Dans ce dossier, les policiers sont intervenus légalement afin de répondre à une plainte pour bruit, mais aussi selon leur devoir d'assurer la sécurité et la vie des personnes qui leur permet, en certaines circonstances, de pénétrer dans un endroit privé pour vérifier l'état d'une personne. L'intervention policière a évolué rapidement et s'avérait très instable. En quelques instants, la femme a décidé de saisir un bâton d'arpentage muni d'une pointe métallique et de confronter les policiers. Elle a ignoré les ordres répétés des policiers de lâcher le bâton. Elle s'est élancée vers eux en pointant le bâton dans leur direction. L'environnement immédiat était exigu. Considérant le danger imminent auquel ils faisaient face, l'arme utilisée par la femme et son défaut d'obtempérer à de nombreuses reprises, les policiers avaient des motifs raisonnables d'estimer que l'emploi de la force à l'endroit de la femme était nécessaire pour leur protection contre des lésions corporelles graves ou la mort. L'utilisation de l'AIE était une réponse adéquate et proportionnelle à la menace.
L'intervention policière s'est déroulée en moins de deux minutes environ. Les policiers ont réagi promptement à une situation qui évoluait très rapidement afin de se protéger.

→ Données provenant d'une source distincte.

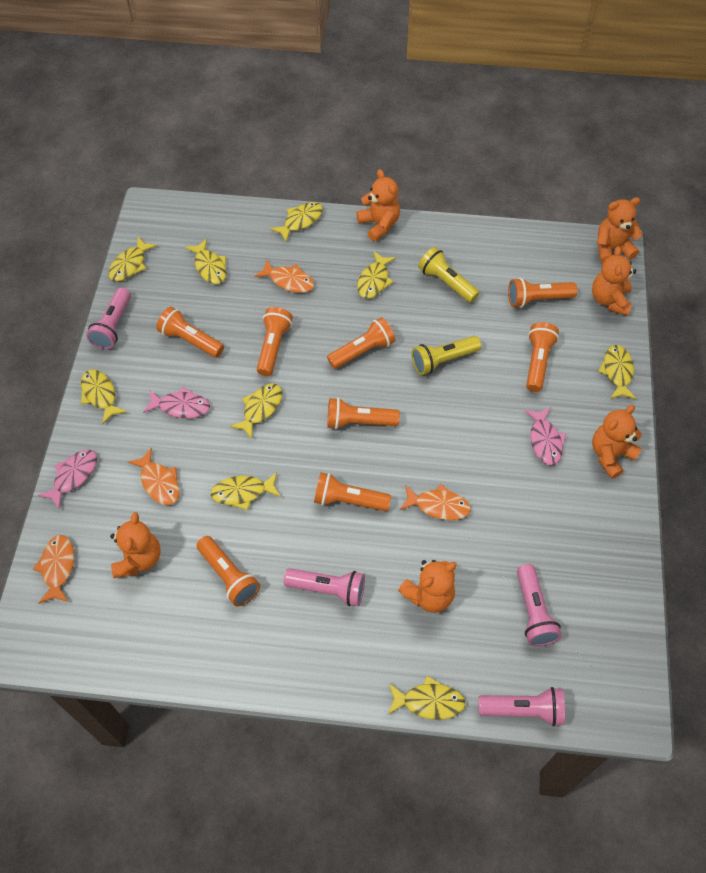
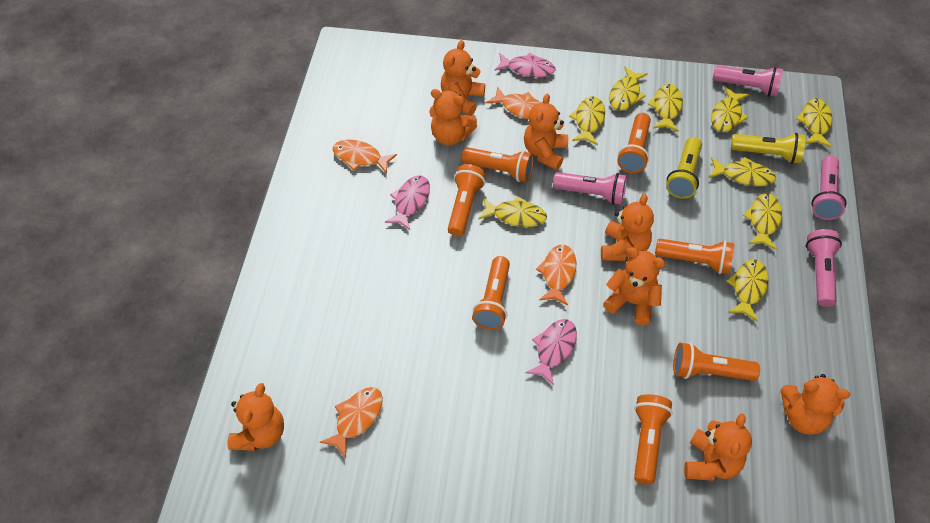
orange flashlight: 8 -> 7
orange teddy bear: 6 -> 8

Conséquemment, le DPCP est d'avis que l'emploi de la force par les policiers était justifié en vertu du paragraphe 25(3) du Code criminel. L'analyse de la preuve ne révèle pas à son avis la commission d'une infraction criminelle par les policiers du RPM impliqués dans cet événement.

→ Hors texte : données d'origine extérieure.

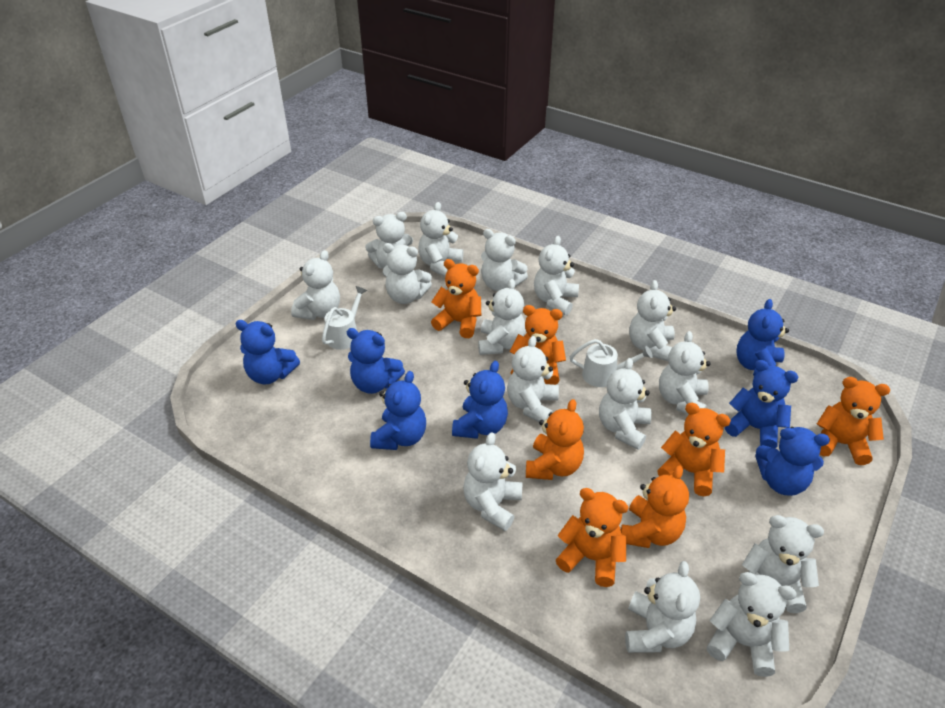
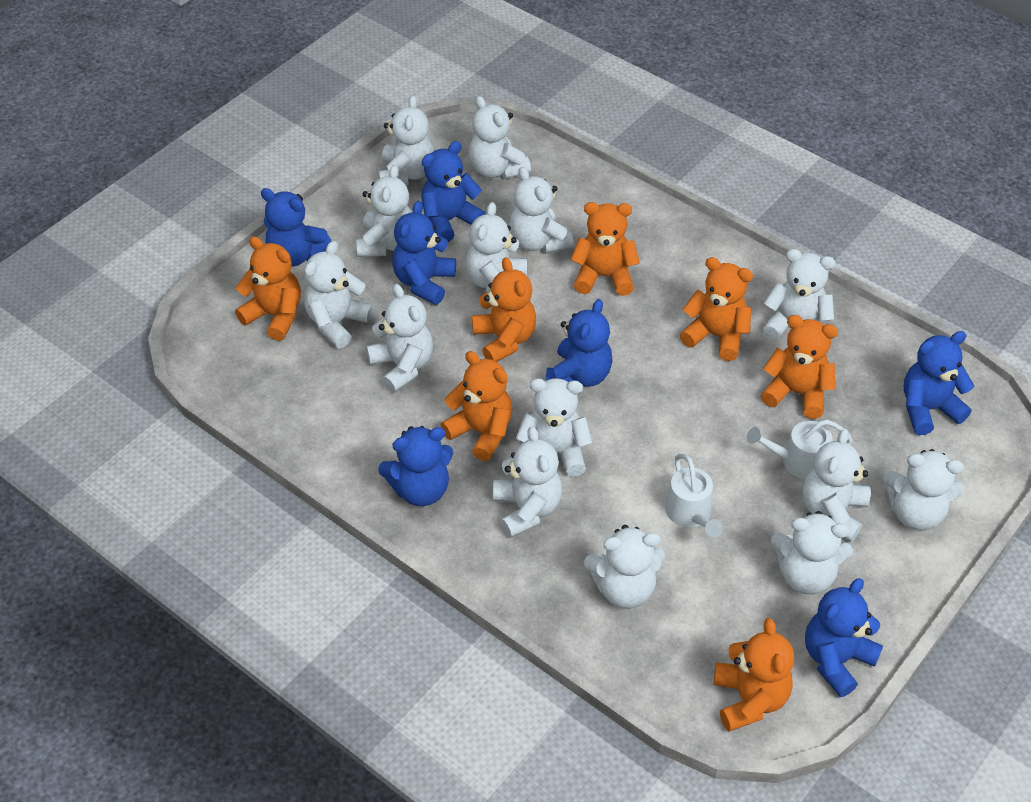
white teddy bear: 15 -> 14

Le Directeur des poursuites criminelles et pénales
Le DPCP fournit, au nom de l'État, un service de poursuites criminelles et pénales indépendant de toute considération de nature politique, et ce, de façon à préserver l'intégrité du processus judiciaire tout en assurant la protection de la société, dans la recherche de l'intérêt de la justice et de l'intérêt public, de même que dans le respect de la règle de droit et des intérêts légitimes des personnes victimes et des témoins.
Chaque dossier soumis au DPCP est analysé avec rigueur et impartialité. La norme qui guide les procureurs concernant l'opportunité d'entreprendre une poursuite est prévue à la directive ACC-3. En droit criminel, le fardeau de la preuve que doit satisfaire la poursuite est très exigeant. En raison du principe de la présomption d'innocence, la poursuite doit en effet faire une démonstration hors de tout doute raisonnable de la culpabilité de l'accusé devant le tribunal.

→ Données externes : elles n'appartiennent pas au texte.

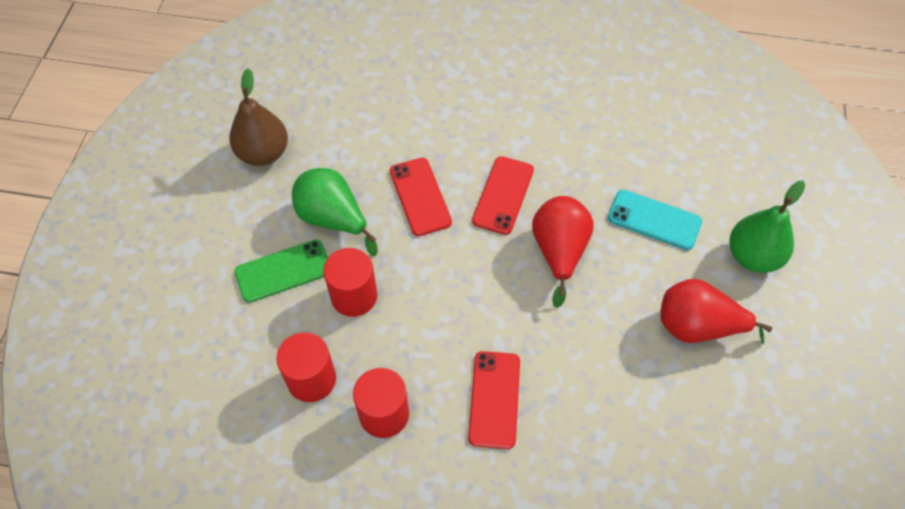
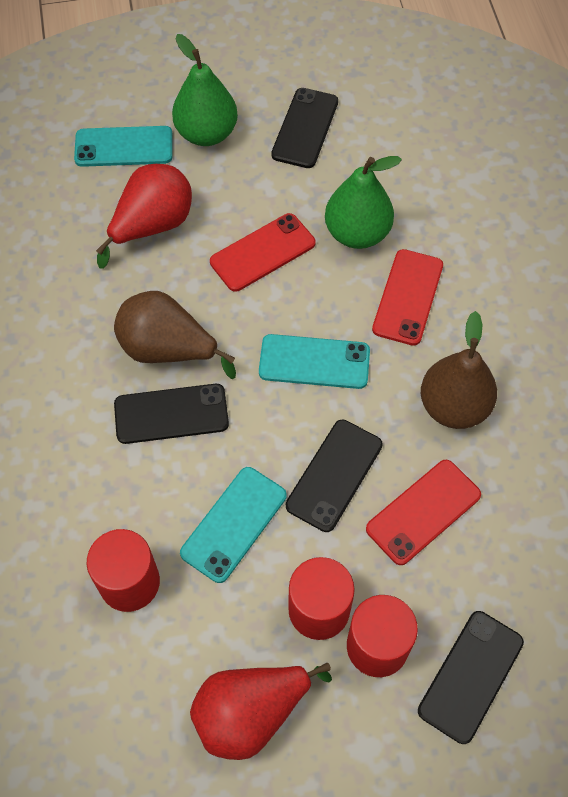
black phone: 0 -> 4
brown pear: 1 -> 2
green phone: 1 -> 0
turquoise phone: 1 -> 3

La décision de poursuivre ou non est une décision discrétionnaire prise par le procureur dans l'exécution de ses obligations professionnelles sans crainte d'ingérence judiciaire ou politique et sans céder à la pression médiatique. Par ailleurs, ce n'est pas la tâche du procureur de se prononcer sur une possible faute civile ou déontologique. Il ne cherche que les éléments lui permettant de conclure qu'un acte criminel a été commis et de déterminer s'il peut raisonnablement en faire la preuve. Il ne lui appartient pas non plus de formuler des commentaires ou des recommandations concernant les méthodes d'intervention policière.
La publication des motifs qui étayent la décision de ne pas porter d'accusation dans certains dossiers revêt un caractère exceptionnel et s'appuie sur des lignes directrices.